→ Exercise:
Starting at the first line of the data, print each line verbatim up to and including the line bearing "left front paw: (190, 610)", omitting pictures.

→ Extracted records:
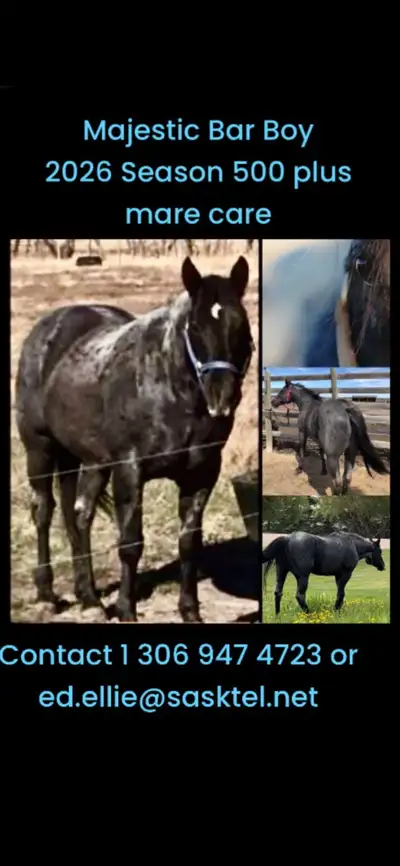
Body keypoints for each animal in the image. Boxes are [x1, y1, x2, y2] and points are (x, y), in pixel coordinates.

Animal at [14, 255, 255, 623]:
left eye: (240, 325)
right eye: (195, 328)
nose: (222, 398)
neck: (169, 390)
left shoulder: (201, 475)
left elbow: (189, 542)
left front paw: (190, 610)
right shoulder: (129, 470)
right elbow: (130, 543)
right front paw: (127, 609)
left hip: (91, 461)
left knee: (79, 516)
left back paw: (89, 598)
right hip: (40, 450)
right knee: (43, 511)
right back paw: (47, 594)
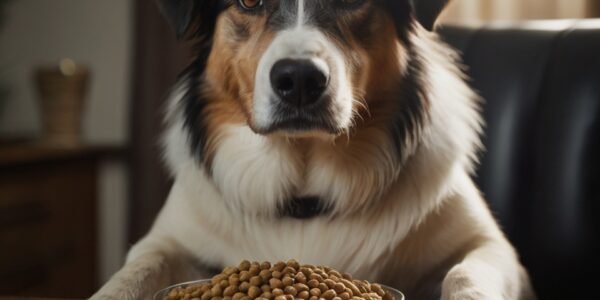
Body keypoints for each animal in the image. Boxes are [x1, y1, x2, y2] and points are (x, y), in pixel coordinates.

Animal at [92, 0, 536, 298]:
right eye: (249, 1)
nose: (300, 80)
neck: (304, 196)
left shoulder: (491, 248)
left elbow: (464, 275)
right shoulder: (167, 239)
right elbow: (133, 272)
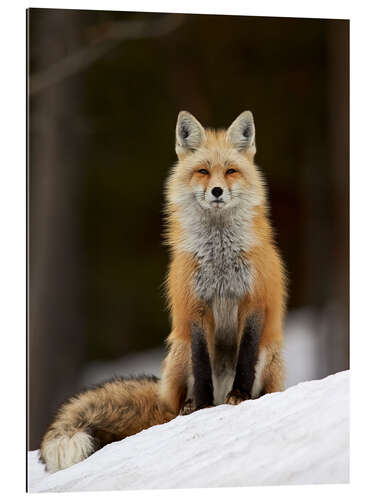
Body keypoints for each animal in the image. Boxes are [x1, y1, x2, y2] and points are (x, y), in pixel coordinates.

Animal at [39, 110, 286, 472]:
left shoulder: (253, 302)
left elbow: (245, 357)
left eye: (230, 171)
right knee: (177, 400)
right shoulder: (194, 308)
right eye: (202, 171)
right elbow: (202, 366)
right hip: (178, 352)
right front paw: (203, 408)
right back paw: (188, 407)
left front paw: (239, 397)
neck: (220, 258)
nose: (216, 191)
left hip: (270, 355)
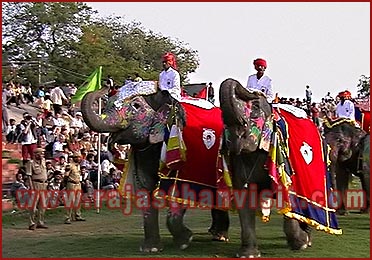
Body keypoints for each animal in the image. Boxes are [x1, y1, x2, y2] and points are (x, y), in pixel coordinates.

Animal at [81, 83, 230, 252]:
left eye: (136, 106)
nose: (106, 85)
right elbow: (144, 188)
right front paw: (150, 249)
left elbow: (180, 189)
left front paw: (185, 241)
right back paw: (217, 234)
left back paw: (219, 236)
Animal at [219, 78, 342, 258]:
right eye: (221, 114)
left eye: (256, 107)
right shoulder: (239, 162)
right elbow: (244, 198)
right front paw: (247, 254)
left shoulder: (286, 160)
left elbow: (289, 199)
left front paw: (300, 244)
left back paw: (308, 240)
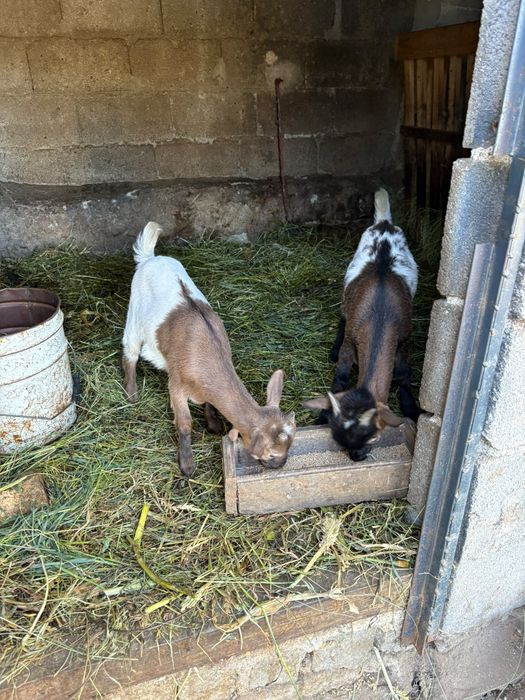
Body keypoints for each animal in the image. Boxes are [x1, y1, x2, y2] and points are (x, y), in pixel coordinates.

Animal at [122, 222, 296, 477]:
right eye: (271, 454)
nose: (280, 465)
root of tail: (150, 258)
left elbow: (210, 403)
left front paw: (213, 424)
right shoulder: (176, 385)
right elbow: (184, 424)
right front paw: (187, 465)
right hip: (134, 315)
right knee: (130, 352)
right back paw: (131, 393)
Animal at [303, 188, 419, 461]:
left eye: (375, 436)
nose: (356, 456)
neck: (380, 321)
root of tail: (384, 224)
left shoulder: (404, 337)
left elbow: (402, 373)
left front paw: (411, 407)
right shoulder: (352, 339)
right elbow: (341, 377)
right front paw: (322, 416)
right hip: (348, 284)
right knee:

→ Task answer:
Body keypoints for each animal in the image. Boxes are [x1, y1, x2, y2] and points are (x, y), in pixel coordinates.

Animal at [14, 255, 255, 623]:
left eye: (240, 325)
right eye: (195, 328)
nose: (222, 398)
neck: (169, 390)
left shoulder: (201, 475)
left elbow: (189, 542)
left front paw: (190, 610)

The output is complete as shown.